DOCUMENT SEGMENT:
----

Present study indicated that β3 integrin expression in women with unexplained infertility is impaired in the window of implantation. Healthy fertile women showed 2.3-fold higher β3 integrin mRNA expression than patients with unexplained infertility. β3 integrin proposed as a useful marker of the endometrial receptivity. During the menstrual cycle, maximal expression of β3 integrin in fertile women has been found in the implantation window (10). Blockade of the endometrial β3 integrin causes implantation failure (9).
However, there are conflicting data about β3 integrin expression in endometrium of women with unexplained infertility. Some authors reported that there is no difference in β3 integrin expression in women with recurrent pregnancy loss (RPL) compared to fertile women (33-35). Nevertheless, Lessey et al, Tei et al, Othman et al and Germeyer et al found that women with unexplained RPL have reduced β3 integrin expression compared to controls (8, 10, 36, 37). DuQuesnay et al found that αvβ3 integrin mRNA expression reduced in mid-luteal phase in women with unexplained infertility (26).

----

SUPPLIED RECORDS:
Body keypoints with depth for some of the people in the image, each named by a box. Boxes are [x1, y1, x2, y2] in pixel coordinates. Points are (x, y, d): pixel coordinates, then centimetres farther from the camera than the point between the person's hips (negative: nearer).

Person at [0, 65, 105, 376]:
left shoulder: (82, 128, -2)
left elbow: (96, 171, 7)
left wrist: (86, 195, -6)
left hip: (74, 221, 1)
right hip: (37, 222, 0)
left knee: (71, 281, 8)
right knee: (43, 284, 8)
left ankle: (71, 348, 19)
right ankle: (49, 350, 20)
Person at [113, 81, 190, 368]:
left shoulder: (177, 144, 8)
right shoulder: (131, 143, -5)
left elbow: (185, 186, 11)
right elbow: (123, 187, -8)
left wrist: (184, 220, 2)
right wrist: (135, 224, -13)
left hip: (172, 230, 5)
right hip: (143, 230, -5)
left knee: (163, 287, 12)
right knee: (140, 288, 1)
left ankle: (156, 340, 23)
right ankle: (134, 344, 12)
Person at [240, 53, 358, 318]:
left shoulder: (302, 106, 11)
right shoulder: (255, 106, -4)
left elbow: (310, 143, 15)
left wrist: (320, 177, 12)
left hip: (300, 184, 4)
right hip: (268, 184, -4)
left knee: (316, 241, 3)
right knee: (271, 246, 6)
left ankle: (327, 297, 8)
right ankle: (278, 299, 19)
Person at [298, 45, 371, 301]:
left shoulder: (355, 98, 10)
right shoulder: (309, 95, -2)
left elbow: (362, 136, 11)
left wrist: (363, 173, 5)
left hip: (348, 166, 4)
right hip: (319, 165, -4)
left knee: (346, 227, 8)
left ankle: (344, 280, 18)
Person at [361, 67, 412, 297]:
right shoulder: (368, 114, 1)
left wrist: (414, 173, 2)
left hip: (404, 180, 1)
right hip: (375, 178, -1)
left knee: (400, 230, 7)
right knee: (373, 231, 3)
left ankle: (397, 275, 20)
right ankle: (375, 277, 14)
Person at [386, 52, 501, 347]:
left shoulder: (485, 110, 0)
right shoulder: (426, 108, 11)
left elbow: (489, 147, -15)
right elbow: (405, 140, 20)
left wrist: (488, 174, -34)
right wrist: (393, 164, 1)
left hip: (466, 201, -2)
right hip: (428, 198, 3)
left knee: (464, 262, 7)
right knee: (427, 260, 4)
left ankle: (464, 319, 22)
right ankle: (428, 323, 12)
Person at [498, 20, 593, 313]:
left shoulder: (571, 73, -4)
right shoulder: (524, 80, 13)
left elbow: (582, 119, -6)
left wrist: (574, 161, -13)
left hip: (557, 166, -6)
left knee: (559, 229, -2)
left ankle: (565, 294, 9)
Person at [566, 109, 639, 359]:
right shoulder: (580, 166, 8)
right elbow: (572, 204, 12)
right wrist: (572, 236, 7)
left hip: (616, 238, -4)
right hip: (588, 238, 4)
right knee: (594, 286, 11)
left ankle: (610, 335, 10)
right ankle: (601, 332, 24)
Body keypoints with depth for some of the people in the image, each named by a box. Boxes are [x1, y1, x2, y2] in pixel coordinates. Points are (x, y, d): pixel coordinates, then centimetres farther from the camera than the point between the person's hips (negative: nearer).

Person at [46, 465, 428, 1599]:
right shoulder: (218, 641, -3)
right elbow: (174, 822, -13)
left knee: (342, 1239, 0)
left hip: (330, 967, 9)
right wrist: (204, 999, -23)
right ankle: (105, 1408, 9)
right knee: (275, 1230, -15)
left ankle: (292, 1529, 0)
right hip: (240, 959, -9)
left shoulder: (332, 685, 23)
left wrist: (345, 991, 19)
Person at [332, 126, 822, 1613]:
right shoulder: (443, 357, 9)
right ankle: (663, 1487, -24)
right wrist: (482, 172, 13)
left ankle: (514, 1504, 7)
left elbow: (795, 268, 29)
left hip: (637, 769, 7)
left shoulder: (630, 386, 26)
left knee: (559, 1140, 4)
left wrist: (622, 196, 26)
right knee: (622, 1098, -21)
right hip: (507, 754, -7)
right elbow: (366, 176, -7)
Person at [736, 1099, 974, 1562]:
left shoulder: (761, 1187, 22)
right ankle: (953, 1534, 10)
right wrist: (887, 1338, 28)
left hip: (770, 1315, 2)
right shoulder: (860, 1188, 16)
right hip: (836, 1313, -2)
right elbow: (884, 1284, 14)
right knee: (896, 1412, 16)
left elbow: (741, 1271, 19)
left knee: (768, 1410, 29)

----

TASK: Please repeat, word for word, the portion of the passage on β3 integrin and infertility between "Present study indicated" and "implantation failure (9).", inclusive.

EXERCISE SOLUTION:
Present study indicated that β3 integrin expression in women with unexplained infertility is impaired in the window of implantation. Healthy fertile women showed 2.3-fold higher β3 integrin mRNA expression than patients with unexplained infertility. β3 integrin proposed as a useful marker of the endometrial receptivity. During the menstrual cycle, maximal expression of β3 integrin in fertile women has been found in the implantation window (10). Blockade of the endometrial β3 integrin causes implantation failure (9).